Lebanese Wrap Libanais

Here is a Lebanese sandwich easy and quick to assemble as long as you have all the elements that compose it on hand!

Express leftovers!

When I prepare a Lebanese mezze meal, I expressly overdo it. These leftovers, or rather these extras, serve as accompaniments or as items ready to add to other meals. It becomes easy and quick to prepare. Some extras serve me as dips to accompany raw vegetables. No matter how I reuse them, they are particularly practical and versatile.

A Wrap express sandwich

For a quick lunch, these extras make up a super tasty and fulfilling “wrap” sandwich.

To make it, you need:

  • 1 Lebanese pita bread
  • 3 to 5 falalfels
  • 1-2 spoons baba ganouj
  • 1-2 spoons humus
  • 60 to 80ml chickpeas
  • 1-2 spoons shiklish (spicy cheese)
  • 3-4 spoons tabbouleh
  • 1 handful of pomegranate seeds

  1. Reheat the falafels.
  2. On the Lebanese pita bread, spread hummus on one half and on the other, spread Baba Ganouj.
  3. Sprinkle the chickpeas all over the bread.
  4. Put the shiklish (cheese) in the center and on each side, the tabbouleh.
  5. Sprinkle the pomegranate seeds.

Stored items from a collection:
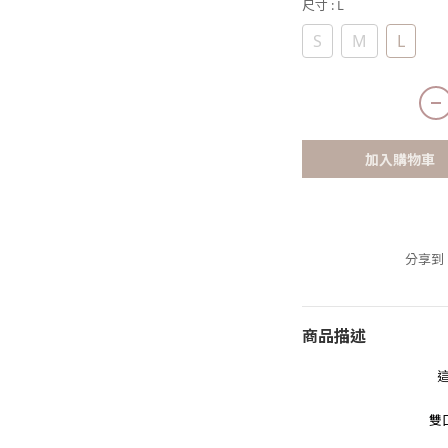
尺寸
: L
S
M
L
加入購物車
分享到
商品描述
雙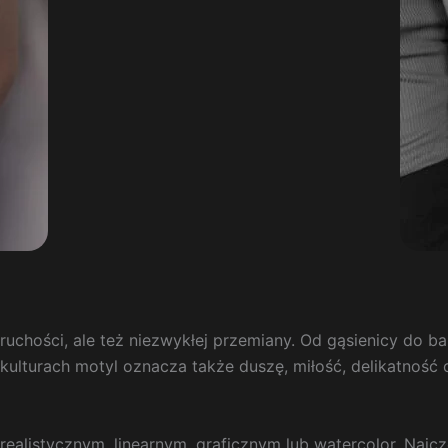
kruchości, ale też niezwykłej przemiany. Od gąsienicy do 
kulturach motyl oznacza także duszę, miłość, delikatność o
alistycznym, linearnym, graficznym lub watercolor. Najczęś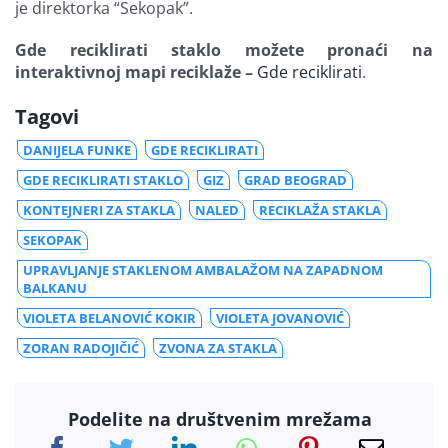
je direktorka “Sekopak”.
Gde reciklirati staklo možete pronaći na
interaktivnoj mapi reciklaže –
Gde reciklirati
.
Tagovi
DANIJELA FUNKE
GDE RECIKLIRATI
GDE RECIKLIRATI STAKLO
GIZ
GRAD BEOGRAD
KONTEJNERI ZA STAKLA
NALED
RECIKLAŽA STAKLA
SEKOPAK
UPRAVLJANJE STAKLENOM AMBALAŽOM NA ZAPADNOM
BALKANU
VIOLETA BELANOVIĆ KOKIR
VIOLETA JOVANOVIĆ
ZORAN RADOJIČIĆ
ZVONA ZA STAKLA
Podelite na društvenim mrežama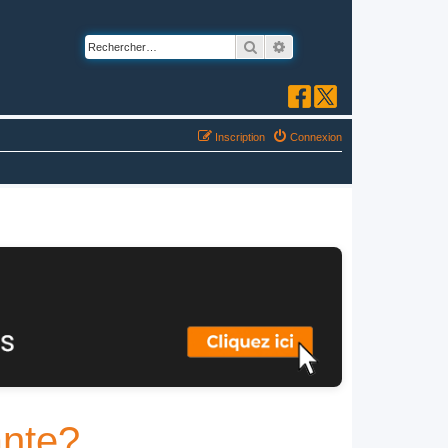
Rechercher
Recherche avancée
Inscription
Connexion
ante?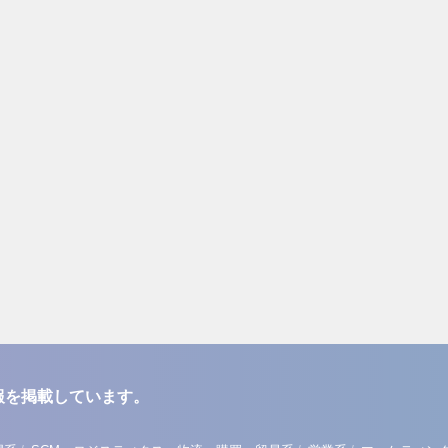
報を掲載しています。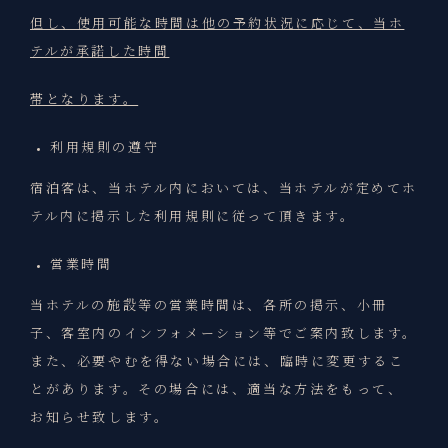
但し、使用可能な時間は他の予約状況に応じて、当ホ
テルが承諾した時間
帯となります。
利用規則の遵守
宿泊客は、当ホテル内においては、当ホテルが定めてホ
テル内に掲示した利用規則に従って頂きます。
営業時間
当ホテルの施設等の営業時間は、各所の掲示、小冊
子、客室内のインフォメーション等でご案内致します。
また、必要やむを得ない場合には、臨時に変更するこ
とがあります。その場合には、適当な方法をもって、
お知らせ致します。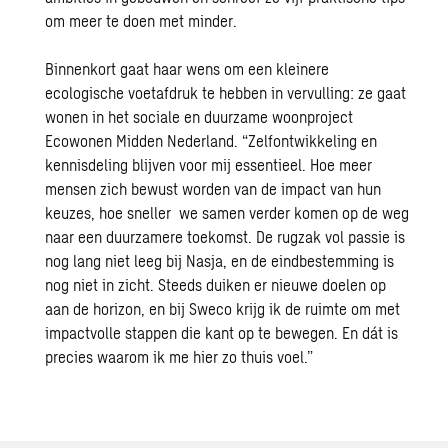
om meer te doen met minder.
Binnenkort gaat haar wens om een kleinere
ecologische voetafdruk te hebben in vervulling: ze gaat
wonen in het sociale en duurzame woonproject
Ecowonen Midden Nederland. “Zelfontwikkeling en
kennisdeling blijven voor mij essentieel. Hoe meer
mensen zich bewust worden van de impact van hun
keuzes, hoe sneller we samen verder komen op de weg
naar een duurzamere toekomst. De rugzak vol passie is
nog lang niet leeg bij Nasja, en de eindbestemming is
nog niet in zicht. Steeds duiken er nieuwe doelen op
aan de horizon, en bij Sweco krijg ik de ruimte om met
impactvolle stappen die kant op te bewegen. En dát is
precies waarom ik me hier zo thuis voel.”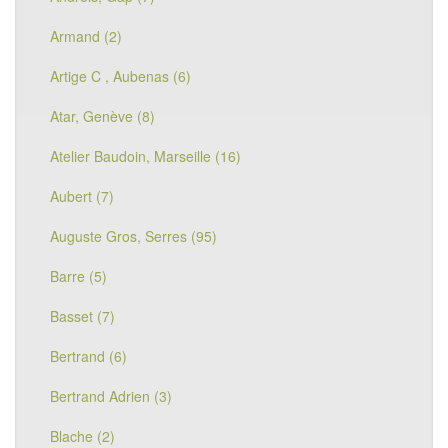
Armand (2)
Artige C , Aubenas (6)
Atar, Genève (8)
Atelier Baudoin, Marseille (16)
Aubert (7)
Auguste Gros, Serres (95)
Barre (5)
Basset (7)
Bertrand (6)
Bertrand Adrien (3)
Blache (2)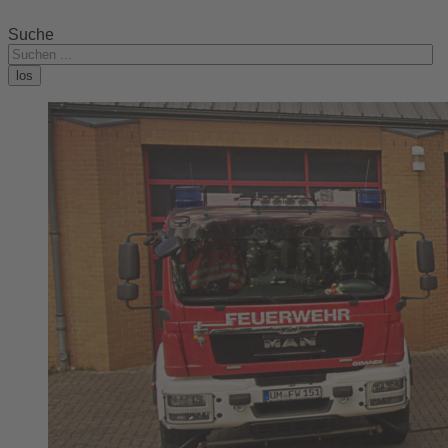
Suche
los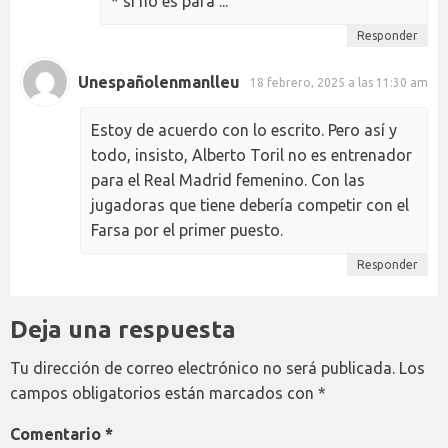
* si no es para ...
Responder
Unespañolenmanlleu
18 febrero, 2025 a las 11:30 am
Estoy de acuerdo con lo escrito. Pero así y
todo, insisto, Alberto Toril no es entrenador
para el Real Madrid femenino. Con las
jugadoras que tiene debería competir con el
Farsa por el primer puesto.
Responder
Deja una respuesta
Tu dirección de correo electrónico no será publicada.
Los
campos obligatorios están marcados con
*
Comentario
*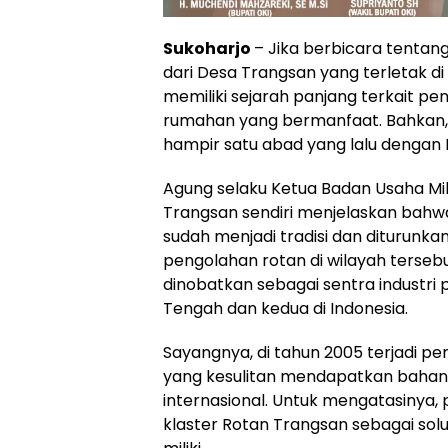
Sukoharjo
– Jika berbicara tentang 
dari Desa Trangsan yang terletak di
memiliki sejarah panjang terkait p
rumahan yang bermanfaat. Bahkan, ind
hampir satu abad yang lalu dengan
Agung selaku Ketua Badan Usaha Mi
Trangsan sendiri menjelaskan bahwa
sudah menjadi tradisi dan diturunk
pengolahan rotan di wilayah terseb
dinobatkan sebagai sentra industri 
Tengah dan kedua di Indonesia.
Sayangnya, di tahun 2005 terjadi pe
yang kesulitan mendapatkan bahan b
internasional. Untuk mengatasiny
klaster Rotan Trangsan sebagai sol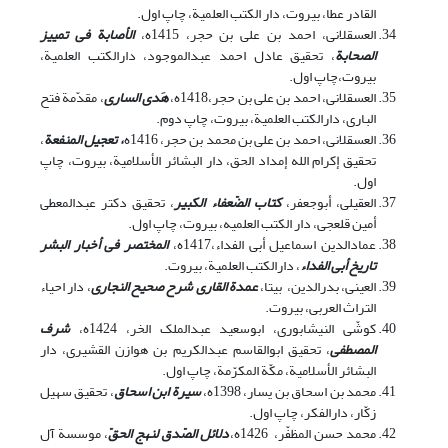
القادر عطا، بیروت، دار الکتب العلمیة، چاپ اول.
العسقلانی، احمد بن علی بن حجر، 1415ه،
الأصابة فی تمییز
الصحابة
، تحقیق عادل احمد عبدالموجود، دارالکتب العلمیة،
بیروت،‌چاپ اول.
العسقلانی، احمد بن علی بن حجر،1418ه،
هَدی الساری
، مقدّمة فتح
الباری، دارالکتب العلمیة، بیروت، چاپ دوم.
العسقلانی، احمد بن علی بن محمد بن حجر، 1416ه
، تعجیل المنفعة
،
تحقیق إکرام الله إمداد الحق، دار البشائر الأسلامیة، بیروت، چاپ
اول.
العقیلی، أبوجعفر،
کتاب الضّعفاء الکبیر
، تحقیق دکتر عبدالمعطی
أمین قلعجی، دار الکتب العلمیه، بیروت، چاپ اول.
عماد‌الدین اسماعیل أبی الفداء،1417ه،
المختصر فی أخبار البشر
تاریخ أبی الفداء
، دارالکتب العلمیة، بیروت.
العینی، بدرالدین،
بی‎تا،
عمدة القاری شرح صحیح النجاری
، دار احیاء
التراث العربی، بیروت.
کوشّی النیشابوری، ابوسعید عبدالملک الخر، 1424ه،
شرف
المصطفی
، تحقیق ابوالقاسم عبدالکریم بن هوازن القشیری، دار
البشائر الأسلامیة، مکّة المکرّمة، چاپ اول.
محمد بن اسحاق بن یسار، 1398ه،
سیرة ابن اسحاق
، تحقیق سهیل
زکّار، دارالفکر، چاپ اول.
محمد حسن المظفّر،
1426ه،
دلائل الصّدق لنهج الحقّ
، موسسة آل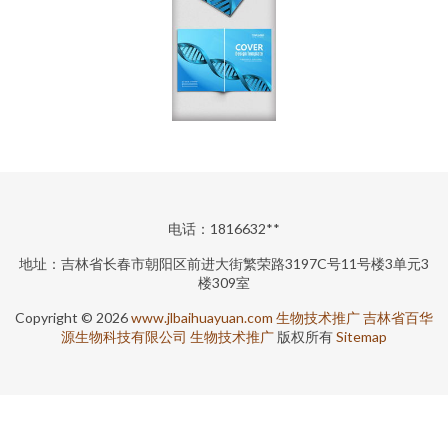
电话：1816632**
地址：吉林省长春市朝阳区前进大街繁荣路3197C号11号楼3单元3
楼309室
Copyright © 2026
www.jlbaihuayuan.com
生物技术推广
吉林省百华
源生物科技有限公司
生物技术推广
版权所有
Sitemap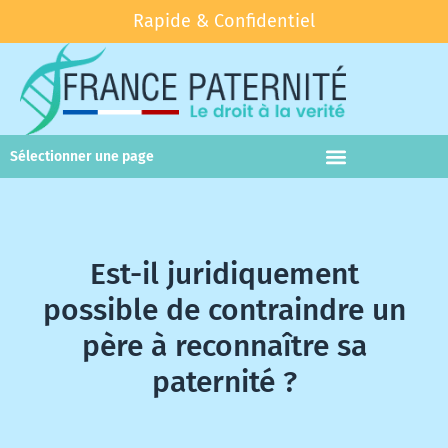
Rapide & Confidentiel
Sélectionner une page
Test paternité
Test parenté
Est-il juridiquement
possible de contraindre un
père à reconnaître sa
paternité ?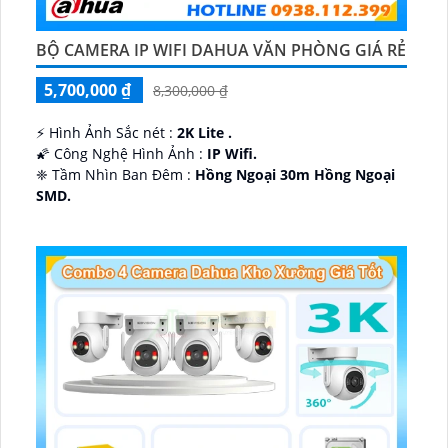
BỘ CAMERA IP WIFI DAHUA VĂN PHÒNG GIÁ RẺ
5,700,000 ₫
8,300,000 ₫
️⚡ Hình Ảnh Sắc nét :
2K Lite .
🌠 Công Nghệ Hình Ảnh :
IP Wifi.
❈ Tầm Nhìn Ban Đêm :
Hồng Ngoại 30m Hồng Ngoại
SMD.
🔩 Thiết Kế Camera
Dome Kim loại + Nhựa.
️✤ Khả Năng :
Thu Âm Và Loa.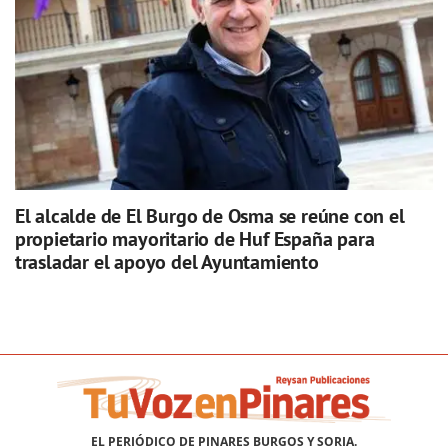
El alcalde de El Burgo de Osma se reúne con el
propietario mayoritario de Huf España para
trasladar el apoyo del Ayuntamiento
EL PERIÓDICO DE PINARES BURGOS Y SORIA.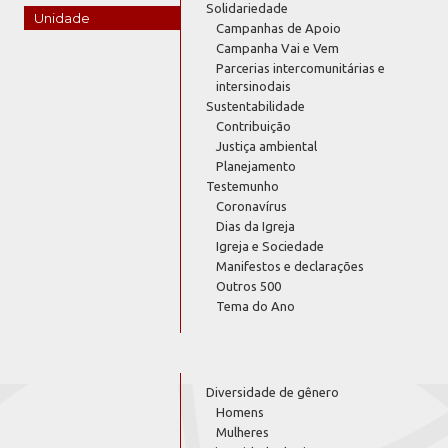
Solidariedade
Unidade
Campanhas de Apoio
Campanha Vai e Vem
Parcerias intercomunitárias e
intersinodais
Sustentabilidade
Contribuição
Justiça ambiental
Planejamento
Testemunho
Coronavírus
Dias da Igreja
Igreja e Sociedade
Manifestos e declarações
Outros 500
Tema do Ano
Diversidade de gênero
Homens
Mulheres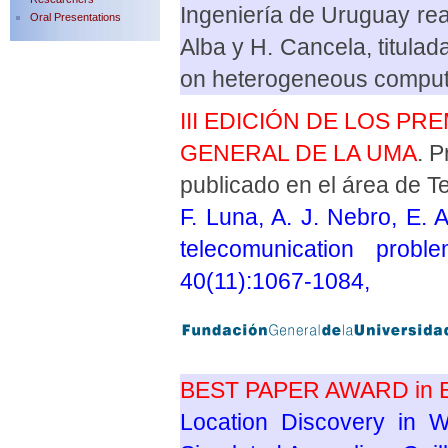
Ingeniería de Uruguay rea
Oral Presentations
Alba y H. Cancela, titulad
on heterogeneous computi
III EDICIÓN DE LOS P
GENERAL DE LA UMA
. 
publicado en el área de T
F. Luna, A. J. Nebro, E. A
telecomunication probl
40(11):1
BEST PAPER AWARD in
Location Discovery in 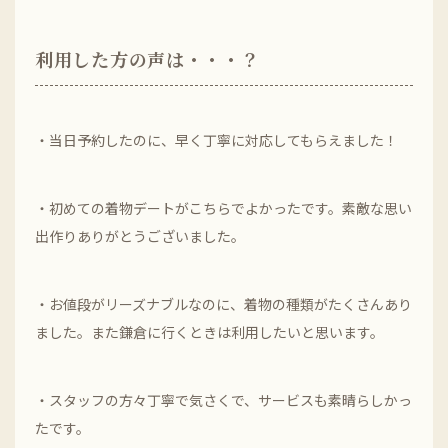
利用した方の声は・・・？
・当日予約したのに、早く丁寧に対応してもらえました！
・初めての着物デートがこちらでよかったです。素敵な思い
出作りありがとうございました。
・お値段がリーズナブルなのに、着物の種類がたくさんあり
ました。また鎌倉に行くときは利用したいと思います。
・スタッフの方々丁寧で気さくで、サービスも素晴らしかっ
たです。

> [REQUIRED ACTION]
Copy the part of the wrap recipe that opens with the words containing "For a quick" and closes with "Reheat the falafels.", substituting "fattoush" for "tabbouleh". Rely on the wrap recipe alone.

> [EXERCISE RESPONSE]
For a quick lunch, these extras make up a super tasty and fulfilling “wrap” sandwich.

To make it, you need:

  • 1 Lebanese pita bread
  • 3 to 5 falalfels
  • 1-2 spoons baba ganouj
  • 1-2 spoons humus
  • 60 to 80ml chickpeas
  • 1-2 spoons shiklish (spicy cheese)
  • 3-4 spoons fattoush
  • 1 handful of pomegranate seeds

  1. Reheat the falafels.